Steve Gooding, director of the RAC Foundation, said:

“Given that the market was almost non-existent just five years ago there has clearly been progress made in getting drivers to go ultra-low and manufacturers will be relieved government has decided to taper the grant rather than scrapping it completely. The question is whether the new grants will be enough to nudge our choice of vehicles towards the eco-friendliest options. One of the big success stories has been the Mitsubishi Outlander plug-in hybrid which currently attracts a £5,000 grant. But under the new rules that will fall to just £2,500. Much will depend on how manufacturers respond and whether they adapt their pricing policies. In many ways the big concern is the almost non-existent electric van market. This was perhaps where the greatest hope lay with expectations that urban delivery firms and local authorities, whose vehicles did known mileages and could be easily recharged at the depot overnight, would go electric. But for pure electric vehicles the barriers to mass-market take up have not yet fundamentally changed: range anxiety, the absence of a step change in battery technology, relatively high purchase prices and concerns over resale value.”

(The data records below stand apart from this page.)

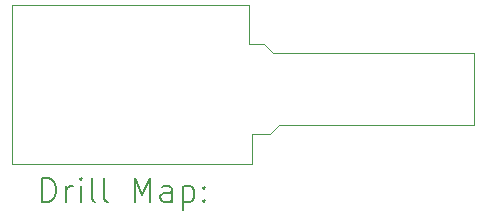
<source format=gbr>
%TF.GenerationSoftware,KiCad,Pcbnew,7.0.6-7.0.6~ubuntu22.04.1*%
%TF.CreationDate,2023-08-14T10:47:36+02:00*%
%TF.ProjectId,SHT45,53485434-352e-46b6-9963-61645f706362,rev?*%
%TF.SameCoordinates,Original*%
%TF.FileFunction,Drillmap*%
%TF.FilePolarity,Positive*%
%FSLAX45Y45*%
G04 Gerber Fmt 4.5, Leading zero omitted, Abs format (unit mm)*
G04 Created by KiCad (PCBNEW 7.0.6-7.0.6~ubuntu22.04.1) date 2023-08-14 10:47:36*
%MOMM*%
%LPD*%
G01*
G04 APERTURE LIST*
%ADD10C,0.100000*%
%ADD11C,0.200000*%
G04 APERTURE END LIST*
D10*
X14351000Y-7899400D02*
X14478000Y-7899400D01*
X14554200Y-7975600D01*
X16256000Y-7975600D01*
X16256000Y-8585200D01*
X14605000Y-8585200D01*
X14528800Y-8661400D01*
X14376400Y-8661400D01*
X14376400Y-8915400D01*
X12344400Y-8915400D01*
X12344400Y-7569200D01*
X14351000Y-7569200D01*
X14351000Y-7899400D01*
D11*
X12600177Y-9231884D02*
X12600177Y-9031884D01*
X12600177Y-9031884D02*
X12647796Y-9031884D01*
X12647796Y-9031884D02*
X12676367Y-9041408D01*
X12676367Y-9041408D02*
X12695415Y-9060455D01*
X12695415Y-9060455D02*
X12704939Y-9079503D01*
X12704939Y-9079503D02*
X12714462Y-9117598D01*
X12714462Y-9117598D02*
X12714462Y-9146170D01*
X12714462Y-9146170D02*
X12704939Y-9184265D01*
X12704939Y-9184265D02*
X12695415Y-9203312D01*
X12695415Y-9203312D02*
X12676367Y-9222360D01*
X12676367Y-9222360D02*
X12647796Y-9231884D01*
X12647796Y-9231884D02*
X12600177Y-9231884D01*
X12800177Y-9231884D02*
X12800177Y-9098550D01*
X12800177Y-9136646D02*
X12809701Y-9117598D01*
X12809701Y-9117598D02*
X12819224Y-9108074D01*
X12819224Y-9108074D02*
X12838272Y-9098550D01*
X12838272Y-9098550D02*
X12857320Y-9098550D01*
X12923986Y-9231884D02*
X12923986Y-9098550D01*
X12923986Y-9031884D02*
X12914462Y-9041408D01*
X12914462Y-9041408D02*
X12923986Y-9050931D01*
X12923986Y-9050931D02*
X12933510Y-9041408D01*
X12933510Y-9041408D02*
X12923986Y-9031884D01*
X12923986Y-9031884D02*
X12923986Y-9050931D01*
X13047796Y-9231884D02*
X13028748Y-9222360D01*
X13028748Y-9222360D02*
X13019224Y-9203312D01*
X13019224Y-9203312D02*
X13019224Y-9031884D01*
X13152558Y-9231884D02*
X13133510Y-9222360D01*
X13133510Y-9222360D02*
X13123986Y-9203312D01*
X13123986Y-9203312D02*
X13123986Y-9031884D01*
X13381129Y-9231884D02*
X13381129Y-9031884D01*
X13381129Y-9031884D02*
X13447796Y-9174741D01*
X13447796Y-9174741D02*
X13514462Y-9031884D01*
X13514462Y-9031884D02*
X13514462Y-9231884D01*
X13695415Y-9231884D02*
X13695415Y-9127122D01*
X13695415Y-9127122D02*
X13685891Y-9108074D01*
X13685891Y-9108074D02*
X13666843Y-9098550D01*
X13666843Y-9098550D02*
X13628748Y-9098550D01*
X13628748Y-9098550D02*
X13609701Y-9108074D01*
X13695415Y-9222360D02*
X13676367Y-9231884D01*
X13676367Y-9231884D02*
X13628748Y-9231884D01*
X13628748Y-9231884D02*
X13609701Y-9222360D01*
X13609701Y-9222360D02*
X13600177Y-9203312D01*
X13600177Y-9203312D02*
X13600177Y-9184265D01*
X13600177Y-9184265D02*
X13609701Y-9165217D01*
X13609701Y-9165217D02*
X13628748Y-9155693D01*
X13628748Y-9155693D02*
X13676367Y-9155693D01*
X13676367Y-9155693D02*
X13695415Y-9146170D01*
X13790653Y-9098550D02*
X13790653Y-9298550D01*
X13790653Y-9108074D02*
X13809701Y-9098550D01*
X13809701Y-9098550D02*
X13847796Y-9098550D01*
X13847796Y-9098550D02*
X13866843Y-9108074D01*
X13866843Y-9108074D02*
X13876367Y-9117598D01*
X13876367Y-9117598D02*
X13885891Y-9136646D01*
X13885891Y-9136646D02*
X13885891Y-9193789D01*
X13885891Y-9193789D02*
X13876367Y-9212836D01*
X13876367Y-9212836D02*
X13866843Y-9222360D01*
X13866843Y-9222360D02*
X13847796Y-9231884D01*
X13847796Y-9231884D02*
X13809701Y-9231884D01*
X13809701Y-9231884D02*
X13790653Y-9222360D01*
X13971605Y-9212836D02*
X13981129Y-9222360D01*
X13981129Y-9222360D02*
X13971605Y-9231884D01*
X13971605Y-9231884D02*
X13962082Y-9222360D01*
X13962082Y-9222360D02*
X13971605Y-9212836D01*
X13971605Y-9212836D02*
X13971605Y-9231884D01*
X13971605Y-9108074D02*
X13981129Y-9117598D01*
X13981129Y-9117598D02*
X13971605Y-9127122D01*
X13971605Y-9127122D02*
X13962082Y-9117598D01*
X13962082Y-9117598D02*
X13971605Y-9108074D01*
X13971605Y-9108074D02*
X13971605Y-9127122D01*
M02*

</source>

In documents released by the Committee on Climate Change before Christmas an unnamed car manufacturer is quoted as telling the committee that:

“The battery technology itself is still hugely expensive and without mass market take-up, predicted economies of scale will continue to go unrealised. Whilst legislation in the form of government targets gives OEMs [car manufacturers] direction, these should also be realistic. Many ULEVs today are sold at a loss in the expectation/hope that at some stage the market will take-off but in the current economic climate this cannot be maintained.”

The manufacturer goes on to warn that the price of electric cars might actually rise in the future, not fall as most anticipate and hope:

“If costs do not come down then it means OEMs will have to bear a greater burden should take-up increase and this could potentially mean prices will increase which would in turn lead to softening demand.”